En su Informe Mundial 2026 sobre la situación de los derechos humanos, Human Rigths Watch planteó la existencia de una “recesión democrática” iniciada antes de la reelección de Donald Trump. El organismo señaló que esta se ha profundizado con la adopción de “políticas y retóricas que se alinean con la ideología del supremacismo blanco” durante los primeros doce meses de su segundo mandato, lo que socava derechos humanos y promueve una agenda internacional regresiva.

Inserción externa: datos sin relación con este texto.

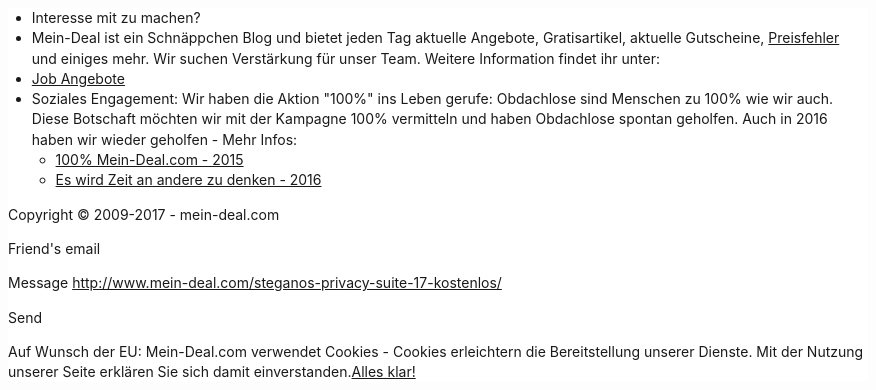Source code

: -   Interesse mit zu machen?
-   Mein-Deal ist ein Schnäppchen Blog und bietet jeden Tag aktuelle Angebote, Gratisartikel, aktuelle Gutscheine, [Preisfehler](http://www.mein-deal.com/preisfehler/) und einiges mehr.
    Wir suchen Verstärkung für unser Team. Weitere Information findet ihr unter:
-   [Job Angebote](http://www.mein-deal.com/jobs/)
-   Soziales Engagement: Wir haben die Aktion "100%" ins Leben gerufe: Obdachlose sind Menschen zu 100% wie wir auch. Diese Botschaft möchten wir mit der Kampagne 100% vermitteln und haben Obdachlose spontan geholfen. Auch in 2016 haben wir wieder geholfen - Mehr Infos:
    -   [100% Mein-Deal.com - 2015](http://www.mein-deal.com/100prozent/)
    -   [Es wird Zeit an andere zu denken - 2016](http://www.mein-deal.com/es-wird-zeit-an-andere-zu-denken/)

Copyright © 2009-2017 - mein-deal.com

<span class="ssbp-x ssbp-close-email-div"></span>

Friend's email

Message
http://www.mein-deal.com/steganos-privacy-suite-17-kostenlos/

Send

<span id="cn-notice-text">Auf Wunsch der EU: Mein-Deal.com verwendet Cookies - Cookies erleichtern die Bereitstellung unserer Dienste. Mit der Nutzung unserer Seite erklären Sie sich damit einverstanden.</span><a href="#" id="cn-accept-cookie" class="cn-set-cookie button wp-default">Alles klar!</a>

Sobre Honduras, Human Rights Watch señaló que el próximo gobierno hondureño ––al momento de la redacción del informe, las autoridades electorales aún no habían declarado al ganador–– enfrentará desafíos clave, entre ellos la reconstrucción de la confianza democrática tras un proceso electoral cuestionado, el combate a la corrupción y la impunidad, el fortalecimiento de la independencia judicial, la protección de defensores de derechos humanos y comunidades indígenas, así como la garantía de la seguridad pública sin incurrir en violaciones a derechos fundamentales.

Asfura salió de Honduras anunciando que a través de su encuentro con Trump busca fortalecer las relaciones bilaterales, la inversión extranjera y la cooperación en seguridad, así como alcanzar acuerdos en temas arancelarios y migración. Esta es la primera reunión que el presidente hondureño sostendrá con Trump, pero previo a su juramentación sostuvo reuniones con funcionarios de la administración, entre ellos Marco Rubio, quien estará presente para el encuentro en Mar-a-Lago.